Ma quanto si può recuperare materialmente, al termine del procedimento? Ovviamente le cifre cambiano da medico a medico, a seconda della sua specifica situazione. Tuttavia, Consulcesi, realtà leader nella tutela dei camici bianchi e di cui Pantano è un consulente tecnico, ha già fatto recuperare oltre 760mila euro di Irap non dovuta a decine di medici. La stima vede un valore medio nazionale del 4% di IRAP su un reddito imponibile di 70mila euro, su cui è possibile vedersi riconoscere oltre 15mila euro.

«La giurisprudenza – specifica il dottor Pantano – ha stabilito che i professionisti che devono versare l’Irap sono coloro che hanno più di un dipendente che svolgono mansioni non meramente esecutive e che posseggono beni strumentali in eccesso rispetto a quelli che sono strettamente necessari per lo svolgimento dell’attività».

La Cassazione ha infatti stabilito (sentenze 9451/2016, 7291/2016 e 7371/2016) che possono accedere ai rimborsi tutti i professionisti con un unico dipendente che svolga con orario full time mansioni meramente esecutive o di segreteria.

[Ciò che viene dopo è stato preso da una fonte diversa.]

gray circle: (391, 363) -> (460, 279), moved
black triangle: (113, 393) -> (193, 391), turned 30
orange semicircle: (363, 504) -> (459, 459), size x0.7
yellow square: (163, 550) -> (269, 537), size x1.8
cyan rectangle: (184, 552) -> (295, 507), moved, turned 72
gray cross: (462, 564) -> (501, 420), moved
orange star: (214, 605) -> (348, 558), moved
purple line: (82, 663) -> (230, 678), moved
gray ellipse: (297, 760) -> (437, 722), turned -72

Nel caso in cui segretari o infermieri lavorino ad orario part-time, sono esenti dall’Irap anche i camici bianchi con due dipendenti. Allo stesso modo, non devono versare l’Irap i medici professionisti che svolgono l’attività in forma associativa in convenzione con il Servizio sanitario nazionale. Come sottolineato da Pantano, altro requisito fondamentale per poter accedere all’azione risarcitoria è lavorare in uno studio medico attrezzato solo con la strumentazione necessaria per l’attività.

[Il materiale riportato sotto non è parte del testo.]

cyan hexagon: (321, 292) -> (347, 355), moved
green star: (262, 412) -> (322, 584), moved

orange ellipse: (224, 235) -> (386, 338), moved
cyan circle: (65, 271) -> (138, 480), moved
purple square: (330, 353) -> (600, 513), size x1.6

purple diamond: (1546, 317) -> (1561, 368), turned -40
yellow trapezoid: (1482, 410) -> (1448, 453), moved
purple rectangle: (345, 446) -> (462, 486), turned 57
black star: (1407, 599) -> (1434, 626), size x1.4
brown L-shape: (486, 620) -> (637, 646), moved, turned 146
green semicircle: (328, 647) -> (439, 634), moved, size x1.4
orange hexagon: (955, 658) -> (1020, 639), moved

Tuttavia, nonostante i requisiti siano oramai chiari, sono molti i commercialisti che hanno continuato a far pagare l’Irap a medici che non dovrebbero versarla. «Sinceramente mi aspettavo una maggiore attenzione dei commercialisti al rispetto delle nuove normative», è il commento di Pantano. Chiunque ritenga di rientrare nella categoria degli esentati e si rispecchia nella descrizione dei requisiti, ha dunque il diritto a recuperare quanto ingiustamente versato. È possibile infatti presentare la dichiarazione integrativa a favore del contribuente, introdotta lo scorso anno con il decreto fiscale 193/2006, fino alla scadenza del termine di decadenza dell’azione accertatrice. Una delle principali conseguenze di questo provvedimento è l’allungamento del periodo in cui si può andare a ritroso per ottenere il credito, che passa da quattro a cinque anni.

«I documenti da presentare – spiega ancora Pantano – sono i modelli Irap dell’ultimo quinquennio con relativi F24 e un’autocertificazione attestante notizie relative, ad esempio, al numero dei dipendenti, alle attività che svolgono e con quale orario di lavoro e di quali beni strumentali si dispone per lo svolgimento dell’attività».